In the cannabis industry, there is debate about the issue of home grow. It served as the cornerstone for the global commercialization of the cannabis market.
As reform occurs, it is also a right that is being defined. However, due to worries about public safety and the need to stop the underground market, Canadian authorities are considering reevaluating the entire concept.
The ability of patients in Canada to grow cannabis for personal use has previously been questioned. When a man sued the government in 1998 over his right to grow marijuana at home, the business was born.
His right was acknowledged by the Ontario Superior Court, which also ordered Health Canada to establish a legal procedure to support it. The Canadian drug control laws were only made constitutionally valid with a functioning government medical program, following several more patient-led judicial challenges.

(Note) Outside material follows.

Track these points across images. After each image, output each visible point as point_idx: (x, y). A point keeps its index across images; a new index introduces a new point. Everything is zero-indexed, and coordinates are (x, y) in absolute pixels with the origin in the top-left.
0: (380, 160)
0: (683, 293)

The Ontario Supreme Court ruled in 2003 that the federal program was unconstitutional due to its limitations and affirmed patients’ rights to obtain a safe, legal source of cannabis. By 2013, this legal framework had allowed Licensed Producers (LPs) to register as corporations and raise capital through the Toronto Stock Exchange.
Since then, these LPs have grown to become some of the most well-known cannabis businesses in the world. Patients in Canada successfully defended their right to home growth in court in 2016.
Just over nine months later, in 2017, Germany removed the patients’ right to home growth with the passing of a new law requiring health insurers to pay for the cost of the medication.
However, issues with unsafe and unsecured grow facilities, product leakage into the black market, and the regulatory framework that Health Canada has demanded are frequently not being met. In Canada, the topic of how to effectively control the program for both individuals and patient collectives has come up once more, along with how to address worries about public safety and spillover into the black market.
A clause in the proposed legislation that Health Canada is now reviewing gives the organization the authority to deny or revoke specific permits in certain situations. These include non-compliant grow areas, fraudulently obtained medical certifications that don’t fulfill standards, and patient deaths because licenses cannot be transferred.
Concern has been expressed by activists who feel it takes away their right to cultivate cannabis. Growing cannabis is not easy, and not every patient can do so for individual or communal use.
Accidents happen in even big, publicly supported businesses. Additionally, it is sometimes forgotten in the discussion of cannabis production that proponents at the patient level need much higher doses than recreational users.